Turning Photons into Polarized Nuclei
Time: 4:00 pm
Place: 2241 Chamberlin Hall (coffee at 3:30 pm)
Speaker: Thad Walker, University of Wisconsin, Department of Physics
Abstract: Spin-exchange optical pumping (SEOP) transfers the angular momentum of circularly polarized light to noble gas nuclei through a series of steps. First, an opaque vapor of alkali atoms (transmission~exp[-100]) is rendered nearly transparent by optical pumping into an atomic dark state with an efficiency of 1 photon per atom.
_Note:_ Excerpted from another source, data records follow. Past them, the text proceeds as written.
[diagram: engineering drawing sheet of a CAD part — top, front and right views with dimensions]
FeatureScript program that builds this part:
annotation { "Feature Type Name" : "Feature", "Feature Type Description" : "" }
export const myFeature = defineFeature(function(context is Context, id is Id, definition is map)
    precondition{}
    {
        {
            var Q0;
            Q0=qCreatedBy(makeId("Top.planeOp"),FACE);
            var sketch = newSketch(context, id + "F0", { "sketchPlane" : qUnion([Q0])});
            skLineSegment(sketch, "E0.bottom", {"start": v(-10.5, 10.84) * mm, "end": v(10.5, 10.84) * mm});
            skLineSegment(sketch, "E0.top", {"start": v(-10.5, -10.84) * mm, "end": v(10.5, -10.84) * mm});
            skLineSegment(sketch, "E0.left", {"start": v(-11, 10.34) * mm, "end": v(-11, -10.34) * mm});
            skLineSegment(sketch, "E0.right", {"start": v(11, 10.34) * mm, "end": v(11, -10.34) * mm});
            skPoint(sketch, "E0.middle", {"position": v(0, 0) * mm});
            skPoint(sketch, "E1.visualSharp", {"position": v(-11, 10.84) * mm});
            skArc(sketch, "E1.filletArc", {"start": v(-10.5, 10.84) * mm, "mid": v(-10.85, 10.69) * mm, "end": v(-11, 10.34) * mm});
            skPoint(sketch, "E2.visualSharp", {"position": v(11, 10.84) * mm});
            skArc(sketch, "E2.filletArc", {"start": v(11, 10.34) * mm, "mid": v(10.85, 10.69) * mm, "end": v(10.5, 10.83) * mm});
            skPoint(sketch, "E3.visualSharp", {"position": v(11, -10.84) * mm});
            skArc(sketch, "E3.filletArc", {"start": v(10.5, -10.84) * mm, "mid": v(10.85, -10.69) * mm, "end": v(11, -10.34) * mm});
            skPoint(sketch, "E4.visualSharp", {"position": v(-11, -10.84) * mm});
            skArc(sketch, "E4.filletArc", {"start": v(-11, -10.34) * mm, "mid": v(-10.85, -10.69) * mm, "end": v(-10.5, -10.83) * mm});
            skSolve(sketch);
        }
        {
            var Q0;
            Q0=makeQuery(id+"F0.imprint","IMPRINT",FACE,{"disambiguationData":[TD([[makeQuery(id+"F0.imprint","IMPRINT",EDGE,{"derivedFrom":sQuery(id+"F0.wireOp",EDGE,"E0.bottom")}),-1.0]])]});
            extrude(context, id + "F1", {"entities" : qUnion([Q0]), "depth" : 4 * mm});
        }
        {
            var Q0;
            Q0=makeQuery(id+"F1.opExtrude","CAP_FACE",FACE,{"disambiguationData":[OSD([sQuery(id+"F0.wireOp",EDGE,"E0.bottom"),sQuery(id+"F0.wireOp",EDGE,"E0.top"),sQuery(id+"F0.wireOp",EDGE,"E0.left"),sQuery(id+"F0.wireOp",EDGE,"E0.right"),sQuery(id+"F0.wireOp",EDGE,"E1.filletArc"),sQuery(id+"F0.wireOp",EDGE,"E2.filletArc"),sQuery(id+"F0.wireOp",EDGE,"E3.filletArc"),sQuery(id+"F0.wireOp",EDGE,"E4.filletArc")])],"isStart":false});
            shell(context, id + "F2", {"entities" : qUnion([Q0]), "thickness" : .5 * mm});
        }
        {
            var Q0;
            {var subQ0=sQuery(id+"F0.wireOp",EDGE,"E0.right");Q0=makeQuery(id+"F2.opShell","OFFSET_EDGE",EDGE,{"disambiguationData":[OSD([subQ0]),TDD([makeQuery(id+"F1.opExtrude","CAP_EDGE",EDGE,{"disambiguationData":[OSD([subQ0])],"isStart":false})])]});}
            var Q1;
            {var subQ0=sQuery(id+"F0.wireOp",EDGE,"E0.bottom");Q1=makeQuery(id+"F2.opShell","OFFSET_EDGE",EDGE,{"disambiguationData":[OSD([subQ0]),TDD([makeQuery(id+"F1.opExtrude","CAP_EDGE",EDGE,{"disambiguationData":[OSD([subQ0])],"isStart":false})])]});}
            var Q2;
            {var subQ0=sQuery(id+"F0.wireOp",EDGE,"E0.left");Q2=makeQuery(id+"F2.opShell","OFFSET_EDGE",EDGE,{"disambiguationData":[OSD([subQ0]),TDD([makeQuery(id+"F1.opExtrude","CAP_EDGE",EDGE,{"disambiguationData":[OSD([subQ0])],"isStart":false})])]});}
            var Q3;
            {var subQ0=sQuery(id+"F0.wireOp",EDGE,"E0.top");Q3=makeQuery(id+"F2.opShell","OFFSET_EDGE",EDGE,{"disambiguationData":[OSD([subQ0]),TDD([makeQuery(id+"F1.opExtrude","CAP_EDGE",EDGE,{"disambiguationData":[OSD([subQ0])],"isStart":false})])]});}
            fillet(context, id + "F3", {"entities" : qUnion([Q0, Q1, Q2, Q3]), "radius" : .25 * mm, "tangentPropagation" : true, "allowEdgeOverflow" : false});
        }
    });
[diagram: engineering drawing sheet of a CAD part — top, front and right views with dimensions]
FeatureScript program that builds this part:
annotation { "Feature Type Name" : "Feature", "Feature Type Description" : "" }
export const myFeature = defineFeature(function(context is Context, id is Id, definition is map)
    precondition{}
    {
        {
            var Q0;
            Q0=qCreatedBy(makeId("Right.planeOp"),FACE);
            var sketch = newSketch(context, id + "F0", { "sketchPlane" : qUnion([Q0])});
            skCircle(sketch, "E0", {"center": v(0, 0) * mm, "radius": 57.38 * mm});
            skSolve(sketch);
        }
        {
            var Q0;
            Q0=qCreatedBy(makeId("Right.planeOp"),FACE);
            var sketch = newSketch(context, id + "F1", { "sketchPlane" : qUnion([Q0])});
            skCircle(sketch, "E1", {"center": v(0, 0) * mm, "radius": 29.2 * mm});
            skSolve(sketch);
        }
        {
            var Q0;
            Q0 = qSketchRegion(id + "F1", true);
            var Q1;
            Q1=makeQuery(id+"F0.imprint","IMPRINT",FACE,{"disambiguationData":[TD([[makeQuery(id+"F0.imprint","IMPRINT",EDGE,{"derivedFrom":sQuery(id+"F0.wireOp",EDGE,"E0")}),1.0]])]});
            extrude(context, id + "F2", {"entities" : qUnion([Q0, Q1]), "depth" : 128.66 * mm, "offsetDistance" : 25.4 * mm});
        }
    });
Collisions between the alkali atoms are nearly spin conserving and produce a spin-temperature distribution with a temperature of about -0.06 K, or, in angular momentum units, -0.2 hbar. The highly spin-polarized atoms then transfer their angular momentum to noble gas nuclei through a weak hyperfine interaction occurring in binary collisions or formation of weakly bound van der Waals molecules. The cross sections for this process are tiny by atomic standards, 10^-24 cm^2, but this is compensated for by having an extremely large collision rate and long nuclear spin-relaxation times. According to these arguments, it should be possible to transfer angular momentum from laser light to nuclei with an efficiency of about 25%, producing >95% polarized nuclei. The resulting high density, hyperpolarized noble gas vapors are of considerable interest for medical imaging, spin-polarized targets, neutron spin-filters, and precision measurements. In practice, the performance of SEOP falls substantially below expectations. When Wisconsin entered the field in the mid '90s, the efficiencies were routinely much less than 1% and the polarizations in the mid 50%s. Through a series of experiments and technological developments, we have increased the efficiencies by an order of magnitude and produced polarizations as high as 80%. This colloquium will describe these experiments and their consequences.